Protecting client money

Why this risk matters

  • Most firms hold money for clients in a pooled client account. Protecting that money is one of the most basic duties of a solicitor.
  • If staff have access to client money, then it is very important to supervise them appropriately. This should involve limiting access to only those who need it. We see cases where employees of firms have misused money without their employer knowing.
  • We also see cases where poor systems and controls have led to client money being misappropriated by third parties.

Trends

  • We receive, on average, 43 reports of misappropriated client money each quarter. This has fallen from a peak of 54 reports at the start of 2016.
  • Email modification fraud, commonly known as 'Friday Afternoon fraud' often targets conveyancing funds:
    • This happens when criminals impersonate genuine people going through property transactions. They do this by breaking into individuals’ email systems or forging emails from them.
    • The criminal then contacts the solicitor using the stolen or falsified address, and asks for their bank account details to be changed. The solicitor accepts the change of details and sends client money to the criminal’s account.
    • We also see cases where the criminal impersonates the law firm and tells the client that the firm has new bank details. In these cases, the client sends the deposit and other monies to the fraudster’s bank account.
  • Over the last year, solicitors have reported to us over £12m of client money stolen by cybercriminals. Reports have increased by 52% (103 in 2016 to 157 in 2017).
  • We get regular reports of bogus firms copying the identity of real firms, often with the intent to steal client money.
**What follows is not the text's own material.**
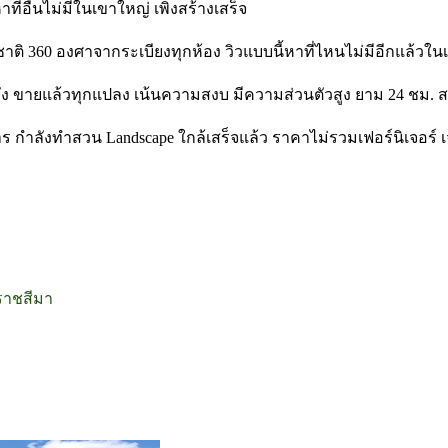
ี่อื่นไม่มีในเขาใหญ่ เพิ่งสร้างเสร็จ
รมชาติ 360 องศาจากระเบียงทุกห้อง วิวแบบนี้หาที่ไหนไม่มีอีกแล้
ัง ขายแล้วทุกแปลง เน้นความสงบ มีความส่วนตัวสูง ยาม 24 ชม. สร
งการ กำลังทำสวน Landscape ใกล้เสร็จแล้ว ราคาไม่รวมเฟอร์นิเจอร
ราชสีมา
We received 640 reports of this in the 12 months to January 2018.

Actions

  • Firms that hold client money need to have appropriate systems and controls to protect that money and to comply with the SRA Accounts Rules. They must be able to monitor how well these systems are working. Steps that they can take include:
    • appropriate vetting, supervision and training of staff
    • good accounts management and audit
    • appropriate controls on the client account, including who can access it, when and how.
  • Any firm dealing with client money needs to be aware of email modification fraud, and have a system to manage this risk. This can include:
    • exchanging bank details with the client and any third parties at the start of the transaction, including the other party’s conveyancer, and being clear that this will not change under any circumstances
    • training staff to be aware of any email asking to change bank details, and to verify this by telephone to a previously known number
    • taking care to protect client information as these details can be used by criminals to identify targets
    • considering using systems that offer lawyer checking services, to suit the law firm's particular circumstances, to verify that what is described as the contact or bank information for a third party law firm is genuine.
  • Firms need to report any case of stolen client money to us, even if the money has been replaced.
  • Where solicitors and firms report the loss of client money to crimes such as email modification fraud, we will respond proportionately. Where we have taken action against firms in such cases, it has been because they
    • did not have suitable systems to protect against crime
    • did not replace lost money promptly
    • did not report matters promptly.
  • Firms who knowingly misuse their clients’ money are likely to be referred to the Solicitors Disciplinary Tribunal. A solicitor was struck off after they took nearly £100,000 from the client account and claimed £328,000 of excess costs.
  • When we learn about criminal activities or frauds targeting those we regulate, we issue scam alerts to warn the public and law firms about known threats and to help them recognise patterns. Our warning notice about bogus firms gives more information.